**Directions**
Transcribe the acr install guide word for word, starting with "# Linux / macOS" and going on through "the prebuilt binary)".

=== Passage ===

Note: AtCoder recently introduced Cloudflare Turnstile, which makes CLI-only login and submission infeasible for any tool right now. acr uses a pasted REVEL_SESSION cookie for reads and hands the final submit off to your browser.

Install

Prebuilt binaries (fastest, no Rust toolchain required):

# Linux / macOS
curl --proto '=https' --tlsv1.2 -LsSf https://github.com/t-seki/acr/releases/latest/download/acr-cli-installer.sh | sh

# Windows (PowerShell)
irm https://github.com/t-seki/acr/releases/latest/download/acr-cli-installer.ps1 | iex

# Homebrew (macOS / Linux)
brew install t-seki/acr/acr-cli

Via Cargo:

# If you already have cargo-binstall (fetches the prebuilt binary)
cargo binstall acr-cli

# From source (compiles locally)
cargo install acr-cli

Setup

  1. Install — see above. Verify with acr --version.

  2. Initialize the configacr init walks you through:

    • Editor command (e.g. vim, nvim, code --new-window)

=== Dataset extract ===

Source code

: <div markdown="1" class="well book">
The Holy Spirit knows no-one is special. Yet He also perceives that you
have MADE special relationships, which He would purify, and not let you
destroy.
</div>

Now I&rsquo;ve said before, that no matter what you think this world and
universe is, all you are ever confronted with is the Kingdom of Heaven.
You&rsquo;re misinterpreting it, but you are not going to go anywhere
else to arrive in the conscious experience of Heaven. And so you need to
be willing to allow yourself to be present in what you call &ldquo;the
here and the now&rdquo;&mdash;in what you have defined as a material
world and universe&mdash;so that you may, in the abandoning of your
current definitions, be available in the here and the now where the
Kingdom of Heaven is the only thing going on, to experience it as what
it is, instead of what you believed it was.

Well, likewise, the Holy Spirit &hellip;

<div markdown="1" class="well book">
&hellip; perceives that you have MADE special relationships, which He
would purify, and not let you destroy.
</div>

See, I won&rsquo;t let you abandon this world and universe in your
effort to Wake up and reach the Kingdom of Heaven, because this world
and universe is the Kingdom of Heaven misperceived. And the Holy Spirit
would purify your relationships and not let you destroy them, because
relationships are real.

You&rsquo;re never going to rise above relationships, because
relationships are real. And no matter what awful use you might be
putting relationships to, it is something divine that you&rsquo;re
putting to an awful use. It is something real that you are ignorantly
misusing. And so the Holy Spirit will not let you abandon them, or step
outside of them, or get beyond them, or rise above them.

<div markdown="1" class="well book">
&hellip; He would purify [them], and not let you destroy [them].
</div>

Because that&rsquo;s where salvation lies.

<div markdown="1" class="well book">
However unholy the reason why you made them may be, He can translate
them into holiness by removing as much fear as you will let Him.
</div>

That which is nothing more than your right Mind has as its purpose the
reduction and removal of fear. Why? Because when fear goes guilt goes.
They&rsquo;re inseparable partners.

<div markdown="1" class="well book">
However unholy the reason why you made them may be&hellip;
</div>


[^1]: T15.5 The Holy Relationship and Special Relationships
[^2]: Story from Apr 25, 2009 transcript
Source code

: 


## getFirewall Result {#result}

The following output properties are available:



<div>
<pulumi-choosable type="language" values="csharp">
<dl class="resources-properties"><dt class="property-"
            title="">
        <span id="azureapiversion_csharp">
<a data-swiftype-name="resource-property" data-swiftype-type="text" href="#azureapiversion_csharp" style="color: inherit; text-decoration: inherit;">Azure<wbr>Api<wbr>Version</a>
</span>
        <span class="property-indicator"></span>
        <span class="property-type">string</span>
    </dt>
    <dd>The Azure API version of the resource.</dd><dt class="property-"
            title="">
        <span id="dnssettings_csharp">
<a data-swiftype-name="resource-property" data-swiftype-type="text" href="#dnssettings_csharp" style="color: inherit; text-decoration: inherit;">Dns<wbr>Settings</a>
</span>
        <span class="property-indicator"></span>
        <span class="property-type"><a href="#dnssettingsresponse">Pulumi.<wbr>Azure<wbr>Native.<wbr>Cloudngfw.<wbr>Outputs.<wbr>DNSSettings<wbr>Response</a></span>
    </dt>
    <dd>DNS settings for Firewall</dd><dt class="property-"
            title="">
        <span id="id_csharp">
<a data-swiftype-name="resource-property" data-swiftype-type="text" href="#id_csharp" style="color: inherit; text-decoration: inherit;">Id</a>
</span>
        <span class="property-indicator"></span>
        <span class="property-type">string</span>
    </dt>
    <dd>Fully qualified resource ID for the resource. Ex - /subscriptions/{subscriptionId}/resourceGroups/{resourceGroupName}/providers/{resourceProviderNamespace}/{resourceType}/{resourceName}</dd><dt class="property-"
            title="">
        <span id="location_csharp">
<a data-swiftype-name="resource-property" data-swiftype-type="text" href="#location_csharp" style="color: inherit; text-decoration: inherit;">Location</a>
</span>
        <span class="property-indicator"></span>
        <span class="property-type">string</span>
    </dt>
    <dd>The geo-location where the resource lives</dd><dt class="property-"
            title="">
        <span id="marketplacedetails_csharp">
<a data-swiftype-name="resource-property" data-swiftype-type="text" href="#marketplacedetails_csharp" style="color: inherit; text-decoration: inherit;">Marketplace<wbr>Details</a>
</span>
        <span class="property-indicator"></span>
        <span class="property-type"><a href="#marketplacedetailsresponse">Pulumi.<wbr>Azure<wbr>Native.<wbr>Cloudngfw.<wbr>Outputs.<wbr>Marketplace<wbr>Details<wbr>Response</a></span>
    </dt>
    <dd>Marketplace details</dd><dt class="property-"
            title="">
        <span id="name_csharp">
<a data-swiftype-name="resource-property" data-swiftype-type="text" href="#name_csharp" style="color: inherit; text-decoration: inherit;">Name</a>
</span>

===

**Written answer**
# Linux / macOS
curl --proto '=https' --tlsv1.2 -LsSf https://github.com/t-seki/acr/releases/latest/download/acr-cli-installer.sh | sh

# Windows (PowerShell)
irm https://github.com/t-seki/acr/releases/latest/download/acr-cli-installer.ps1 | iex

# Homebrew (macOS / Linux)
brew install t-seki/acr/acr-cli

Via Cargo:

# If you already have cargo-binstall (fetches the prebuilt binary)